Note: Due to your account agreement, WebSocket tunneling might be disabled for your organization. For more information, contact your StreamSets account team.

The following image shows how the web browser uses a WebSocket tunnel to communicate with engines:

Direct Engine REST APIs

When your source data must remain behind a firewall due to corporate regulations, you can configure the web browser to use direct engine REST APIs to communicate with engines behind the firewall.

When using direct engine REST APIs, the browser initiates inbound connections to the engines over HTTPS on the engine port number when you design pipelines or monitor jobs. When you preview a pipeline or capture a snapshot of an active job, your source data does not pass through Control Hub. Instead, the web browser makes a direct connection to the engines within your corporate network.
Note: Engines that belong to a Control Hub Kubernetes deployment must use the default WebSocket tunneling communication method. You cannot enable the direct engine REST API communication method.

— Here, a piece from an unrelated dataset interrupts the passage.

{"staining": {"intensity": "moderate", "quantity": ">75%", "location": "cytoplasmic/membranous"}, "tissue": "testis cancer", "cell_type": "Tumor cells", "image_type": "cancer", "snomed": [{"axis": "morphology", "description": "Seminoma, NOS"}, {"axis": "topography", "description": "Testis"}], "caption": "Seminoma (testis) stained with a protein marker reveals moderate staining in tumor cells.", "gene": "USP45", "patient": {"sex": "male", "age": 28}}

To use direct engine REST APIs, complete the following tasks:

  1. Enable engines to use the HTTPS protocol.
  2. Ensure browser access to the engines.
  3. Choose the direct engine REST APIs communication method in your browser settings.
  4. Optionally, require all users to use direct engine REST APIs.

The following image shows how the web browser can use direct engine REST APIs to communicate with engines:

Enabling HTTPS for Engines

To use direct engine REST APIs, you first must enable all engines to use the HTTPS protocol.

Enable HTTPS for all engines by creating keystore files for the engines and then modifying engine advanced configuration properties in the deployment so that the engines use a secure port and keystore file.

For instructions, see Enabling HTTPS for Data Collector or Enabling HTTPS for Transformer.

Ensuring Browser Access to Engines

To use direct engine REST APIs, you must ensure that the browser can reach the URLs of the engines.

Configure network routes and firewalls so that Control Hub web browsers can reach all engines on the configured HTTPS port number. For more information about inbound traffic to engines, see Firewall Configuration Overview.

To verify that the browser can access the engines, view the engines from the Engines view or from the deployment details on the Deployments view. When the engine is accessible, the Last Reported Time value is listed in green. When the engine cannot be reached, the Last Reported Time value is red.

Choosing the Communication Method

After you enable HTTPS for all engines and ensure that the browser can access all engines, you can choose the communication method that the browser uses.

By default, the browser uses WebSocket tunneling. You might choose direct engine REST APIs because the REST APIs can offer faster communication with the engines.

  1. In the top Control Hub toolbar, click the My Account icon (), and then click your user name.
  2. Click the Browser Settings tab.
  3. For the Browser to Engine Communication property, select one of the following options:
    • Using WebSocket Tunneling
    • Using Direct Engine REST APIs
    Note: The property is saved in the configured web browser only. It does not apply if you log in from another browser.
  4. Click Save.

Requiring Direct Engine REST APIs

An organization administrator can optionally require that all web browsers use direct engine REST APIs to communicate with the engines.

  1. In the Navigation panel, click Manage > My Organization.
  2. In the organization details, click Advanced.
  3. Clear Enable WebSocket Tunneling for UI Communication.
  4. Click Save.

    The web browser used by all users in your organization always uses direct engine REST APIs to communicate with engines, regardless of the user-defined communication method set from the My Account menu.